Even in our relatively open-minded modern world a woman who devotes 80 hours a week to science, painting, business - anything outside the family realm - is looked at as a little strange by a large segment of the general public. ("What's wrong with her? Why isn't she at home raising kids?") A man spending the same amount of time is more likely to be considered "driven" or "dedicated". I would say that it's hard to overestimate the effect of society on these issues.
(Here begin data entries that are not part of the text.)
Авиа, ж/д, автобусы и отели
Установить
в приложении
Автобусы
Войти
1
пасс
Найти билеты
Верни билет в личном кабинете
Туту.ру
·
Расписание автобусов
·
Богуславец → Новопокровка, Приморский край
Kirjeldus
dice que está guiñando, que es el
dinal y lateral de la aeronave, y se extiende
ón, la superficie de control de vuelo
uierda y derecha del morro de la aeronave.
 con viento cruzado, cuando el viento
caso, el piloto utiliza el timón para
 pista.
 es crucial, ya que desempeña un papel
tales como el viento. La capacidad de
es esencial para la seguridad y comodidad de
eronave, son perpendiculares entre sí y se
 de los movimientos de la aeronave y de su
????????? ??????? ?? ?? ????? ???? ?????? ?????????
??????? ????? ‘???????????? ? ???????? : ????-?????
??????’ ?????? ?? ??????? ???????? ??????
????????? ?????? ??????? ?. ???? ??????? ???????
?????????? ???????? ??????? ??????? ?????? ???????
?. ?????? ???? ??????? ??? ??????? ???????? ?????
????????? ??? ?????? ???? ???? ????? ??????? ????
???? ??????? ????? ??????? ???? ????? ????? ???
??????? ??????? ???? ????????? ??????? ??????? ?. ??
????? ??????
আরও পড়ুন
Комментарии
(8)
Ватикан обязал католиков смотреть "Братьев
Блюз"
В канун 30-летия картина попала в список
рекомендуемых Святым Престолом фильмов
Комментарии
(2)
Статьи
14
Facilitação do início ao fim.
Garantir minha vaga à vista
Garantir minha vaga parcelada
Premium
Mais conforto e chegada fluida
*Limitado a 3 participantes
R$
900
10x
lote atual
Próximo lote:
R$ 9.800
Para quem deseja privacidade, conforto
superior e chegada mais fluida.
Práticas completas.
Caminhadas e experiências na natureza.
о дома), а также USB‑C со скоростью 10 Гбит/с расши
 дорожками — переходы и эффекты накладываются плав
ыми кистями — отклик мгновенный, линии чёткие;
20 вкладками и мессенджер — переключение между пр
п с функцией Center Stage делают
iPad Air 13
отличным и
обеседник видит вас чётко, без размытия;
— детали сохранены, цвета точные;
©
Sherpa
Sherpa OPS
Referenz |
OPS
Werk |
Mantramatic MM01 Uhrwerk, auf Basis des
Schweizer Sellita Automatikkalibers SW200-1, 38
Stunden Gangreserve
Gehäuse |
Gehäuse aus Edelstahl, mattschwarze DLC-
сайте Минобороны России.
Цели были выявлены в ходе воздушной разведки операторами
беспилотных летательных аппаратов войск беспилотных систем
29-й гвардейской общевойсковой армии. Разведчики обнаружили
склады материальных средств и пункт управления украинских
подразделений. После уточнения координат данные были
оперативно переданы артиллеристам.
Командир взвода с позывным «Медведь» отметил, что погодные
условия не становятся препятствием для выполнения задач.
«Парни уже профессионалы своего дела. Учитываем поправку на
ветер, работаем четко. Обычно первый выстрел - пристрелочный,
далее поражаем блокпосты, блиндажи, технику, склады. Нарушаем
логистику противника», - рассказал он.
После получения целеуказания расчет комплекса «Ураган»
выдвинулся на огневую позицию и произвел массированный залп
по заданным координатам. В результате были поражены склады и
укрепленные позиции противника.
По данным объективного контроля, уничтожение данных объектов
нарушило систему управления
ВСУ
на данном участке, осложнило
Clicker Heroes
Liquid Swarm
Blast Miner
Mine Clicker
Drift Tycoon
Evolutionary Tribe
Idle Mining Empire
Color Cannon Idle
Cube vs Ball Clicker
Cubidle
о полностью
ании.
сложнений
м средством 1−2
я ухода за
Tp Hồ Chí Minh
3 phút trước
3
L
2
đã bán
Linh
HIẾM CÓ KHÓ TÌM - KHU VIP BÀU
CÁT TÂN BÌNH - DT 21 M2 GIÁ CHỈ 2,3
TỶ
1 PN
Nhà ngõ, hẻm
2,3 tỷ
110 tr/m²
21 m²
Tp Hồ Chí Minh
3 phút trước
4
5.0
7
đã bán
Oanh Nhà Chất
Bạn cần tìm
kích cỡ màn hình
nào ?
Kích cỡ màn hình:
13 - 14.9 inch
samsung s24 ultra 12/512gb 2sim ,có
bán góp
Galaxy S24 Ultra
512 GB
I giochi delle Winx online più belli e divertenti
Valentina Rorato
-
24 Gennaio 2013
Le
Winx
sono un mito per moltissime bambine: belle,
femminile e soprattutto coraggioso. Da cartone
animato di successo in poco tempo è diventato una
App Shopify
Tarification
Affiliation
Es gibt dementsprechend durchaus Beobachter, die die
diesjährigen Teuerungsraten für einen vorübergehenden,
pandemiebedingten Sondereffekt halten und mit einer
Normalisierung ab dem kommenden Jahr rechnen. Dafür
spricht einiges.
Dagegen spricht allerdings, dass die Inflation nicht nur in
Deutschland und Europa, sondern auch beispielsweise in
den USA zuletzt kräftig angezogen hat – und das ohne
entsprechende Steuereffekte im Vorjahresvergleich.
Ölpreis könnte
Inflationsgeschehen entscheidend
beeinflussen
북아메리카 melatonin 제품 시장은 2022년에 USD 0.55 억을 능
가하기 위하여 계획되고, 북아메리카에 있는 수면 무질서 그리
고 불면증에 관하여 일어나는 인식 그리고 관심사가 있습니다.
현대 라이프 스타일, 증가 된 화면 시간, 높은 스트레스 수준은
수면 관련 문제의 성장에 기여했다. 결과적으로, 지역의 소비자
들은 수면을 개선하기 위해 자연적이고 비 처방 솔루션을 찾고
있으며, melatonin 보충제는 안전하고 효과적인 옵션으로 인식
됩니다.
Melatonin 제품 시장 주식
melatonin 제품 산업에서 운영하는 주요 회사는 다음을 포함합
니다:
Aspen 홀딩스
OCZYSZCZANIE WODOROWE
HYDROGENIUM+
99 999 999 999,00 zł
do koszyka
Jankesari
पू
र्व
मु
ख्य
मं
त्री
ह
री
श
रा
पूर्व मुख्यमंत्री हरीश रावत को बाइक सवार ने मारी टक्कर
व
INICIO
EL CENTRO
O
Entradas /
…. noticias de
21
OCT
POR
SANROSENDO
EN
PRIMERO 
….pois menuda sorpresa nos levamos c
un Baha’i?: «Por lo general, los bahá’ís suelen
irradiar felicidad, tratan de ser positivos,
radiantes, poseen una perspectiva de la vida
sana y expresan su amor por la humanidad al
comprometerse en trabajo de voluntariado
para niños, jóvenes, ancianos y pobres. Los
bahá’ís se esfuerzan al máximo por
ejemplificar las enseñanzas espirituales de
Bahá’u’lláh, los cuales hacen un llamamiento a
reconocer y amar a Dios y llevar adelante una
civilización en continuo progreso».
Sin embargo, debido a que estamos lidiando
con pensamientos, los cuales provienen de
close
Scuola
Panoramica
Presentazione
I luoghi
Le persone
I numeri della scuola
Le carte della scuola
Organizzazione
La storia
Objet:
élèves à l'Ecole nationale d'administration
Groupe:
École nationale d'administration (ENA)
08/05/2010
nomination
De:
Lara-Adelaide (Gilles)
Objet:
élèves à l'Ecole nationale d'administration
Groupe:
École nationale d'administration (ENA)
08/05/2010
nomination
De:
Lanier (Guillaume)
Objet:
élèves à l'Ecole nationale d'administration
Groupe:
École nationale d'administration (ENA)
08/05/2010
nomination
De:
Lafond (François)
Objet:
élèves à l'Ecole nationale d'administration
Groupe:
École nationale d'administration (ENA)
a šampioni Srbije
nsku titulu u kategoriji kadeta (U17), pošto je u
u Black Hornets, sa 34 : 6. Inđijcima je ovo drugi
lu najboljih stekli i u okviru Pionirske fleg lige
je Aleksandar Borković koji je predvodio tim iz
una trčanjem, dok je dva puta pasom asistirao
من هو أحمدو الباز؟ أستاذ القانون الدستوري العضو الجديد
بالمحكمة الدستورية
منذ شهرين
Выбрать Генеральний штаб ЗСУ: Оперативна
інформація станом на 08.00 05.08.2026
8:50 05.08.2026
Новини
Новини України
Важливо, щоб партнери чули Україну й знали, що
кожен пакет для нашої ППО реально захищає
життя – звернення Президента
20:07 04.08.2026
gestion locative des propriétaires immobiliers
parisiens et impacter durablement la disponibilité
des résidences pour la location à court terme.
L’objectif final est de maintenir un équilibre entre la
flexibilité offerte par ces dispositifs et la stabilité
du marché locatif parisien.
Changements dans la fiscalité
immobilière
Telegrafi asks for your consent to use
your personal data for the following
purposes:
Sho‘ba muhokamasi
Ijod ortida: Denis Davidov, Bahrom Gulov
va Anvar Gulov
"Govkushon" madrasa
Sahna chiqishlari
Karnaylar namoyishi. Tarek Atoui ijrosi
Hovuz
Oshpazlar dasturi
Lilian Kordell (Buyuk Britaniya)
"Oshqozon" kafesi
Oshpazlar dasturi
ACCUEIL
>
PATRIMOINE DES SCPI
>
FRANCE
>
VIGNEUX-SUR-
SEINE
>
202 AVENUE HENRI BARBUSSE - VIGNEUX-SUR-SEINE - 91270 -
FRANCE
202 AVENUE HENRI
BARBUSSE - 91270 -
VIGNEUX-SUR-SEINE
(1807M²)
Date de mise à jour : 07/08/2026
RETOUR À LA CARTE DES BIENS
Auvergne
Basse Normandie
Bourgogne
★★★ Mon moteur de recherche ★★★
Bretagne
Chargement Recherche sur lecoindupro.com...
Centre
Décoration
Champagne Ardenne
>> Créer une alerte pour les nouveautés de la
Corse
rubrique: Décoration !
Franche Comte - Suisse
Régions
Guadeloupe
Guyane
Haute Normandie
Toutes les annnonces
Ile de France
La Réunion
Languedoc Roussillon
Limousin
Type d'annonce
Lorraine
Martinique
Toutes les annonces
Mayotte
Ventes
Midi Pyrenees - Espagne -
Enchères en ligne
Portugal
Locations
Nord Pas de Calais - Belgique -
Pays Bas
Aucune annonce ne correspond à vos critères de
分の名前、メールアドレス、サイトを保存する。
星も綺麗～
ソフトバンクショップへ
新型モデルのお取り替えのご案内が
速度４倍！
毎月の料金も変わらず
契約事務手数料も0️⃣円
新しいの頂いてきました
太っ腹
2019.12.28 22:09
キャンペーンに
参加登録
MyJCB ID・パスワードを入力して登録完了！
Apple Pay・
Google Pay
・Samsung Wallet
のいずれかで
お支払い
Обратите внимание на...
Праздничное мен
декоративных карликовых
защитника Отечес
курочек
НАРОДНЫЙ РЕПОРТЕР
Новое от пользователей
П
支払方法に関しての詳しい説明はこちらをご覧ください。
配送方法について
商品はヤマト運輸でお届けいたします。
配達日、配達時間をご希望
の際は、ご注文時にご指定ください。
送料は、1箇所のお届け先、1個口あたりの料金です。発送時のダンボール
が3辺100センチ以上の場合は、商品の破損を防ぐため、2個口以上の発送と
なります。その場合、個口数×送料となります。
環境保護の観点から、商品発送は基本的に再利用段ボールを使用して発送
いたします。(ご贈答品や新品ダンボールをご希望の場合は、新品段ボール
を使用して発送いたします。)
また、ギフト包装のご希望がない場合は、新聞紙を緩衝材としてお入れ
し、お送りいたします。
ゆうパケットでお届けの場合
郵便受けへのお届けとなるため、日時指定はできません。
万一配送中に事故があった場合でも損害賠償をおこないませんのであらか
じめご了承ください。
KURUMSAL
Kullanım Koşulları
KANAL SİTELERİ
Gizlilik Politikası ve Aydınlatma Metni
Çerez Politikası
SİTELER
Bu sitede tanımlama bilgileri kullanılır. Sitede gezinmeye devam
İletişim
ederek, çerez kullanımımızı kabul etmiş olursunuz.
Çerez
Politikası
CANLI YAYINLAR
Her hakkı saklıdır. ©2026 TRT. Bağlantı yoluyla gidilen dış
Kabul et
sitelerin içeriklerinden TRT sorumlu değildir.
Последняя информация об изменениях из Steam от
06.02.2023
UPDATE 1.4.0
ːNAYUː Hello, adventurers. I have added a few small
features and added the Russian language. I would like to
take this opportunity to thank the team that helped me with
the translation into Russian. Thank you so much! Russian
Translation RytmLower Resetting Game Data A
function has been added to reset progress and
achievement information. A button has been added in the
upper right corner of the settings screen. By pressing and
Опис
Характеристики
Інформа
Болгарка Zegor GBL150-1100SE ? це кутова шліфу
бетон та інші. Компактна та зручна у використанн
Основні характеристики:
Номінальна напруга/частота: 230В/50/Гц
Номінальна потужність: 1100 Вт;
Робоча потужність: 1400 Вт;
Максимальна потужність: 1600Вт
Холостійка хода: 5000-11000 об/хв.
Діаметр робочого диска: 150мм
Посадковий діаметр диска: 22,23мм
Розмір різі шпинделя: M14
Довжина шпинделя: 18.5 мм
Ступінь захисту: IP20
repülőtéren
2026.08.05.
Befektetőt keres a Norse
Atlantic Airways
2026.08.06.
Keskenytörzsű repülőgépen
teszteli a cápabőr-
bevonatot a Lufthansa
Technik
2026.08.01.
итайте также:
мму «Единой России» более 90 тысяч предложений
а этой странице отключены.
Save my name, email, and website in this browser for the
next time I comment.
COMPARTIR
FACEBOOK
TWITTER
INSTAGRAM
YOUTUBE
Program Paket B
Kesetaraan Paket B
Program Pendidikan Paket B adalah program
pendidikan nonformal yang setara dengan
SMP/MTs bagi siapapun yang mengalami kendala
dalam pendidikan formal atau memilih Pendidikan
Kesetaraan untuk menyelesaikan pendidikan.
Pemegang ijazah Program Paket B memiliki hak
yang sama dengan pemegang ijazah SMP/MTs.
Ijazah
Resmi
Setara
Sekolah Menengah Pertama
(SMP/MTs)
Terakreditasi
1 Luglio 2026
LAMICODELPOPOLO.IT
There is still a long way to go in tearing down these social structures that hold women back.

I don't want to put restrictions on what Lawrence Summers or anyone else says or thinks, but there is a dangerous sort of circular reasoning at work here. If the person at the top of a university thinks that men might be genetically predisposed to excel in science compared with women, might they not tend to give men the best positions in the science departments? Thus men predominate at the top of the field, thus men must be better at science?

Back in 2002 Lisa Leslie of the LA Sparks became the first woman to pull off a slam-dunk in a WNBA game - something that might have been considered impossible ten years ago. We need to get away from the idea of putting limits on people's potential to excel - whatever the field; whatever their gender, race, or class.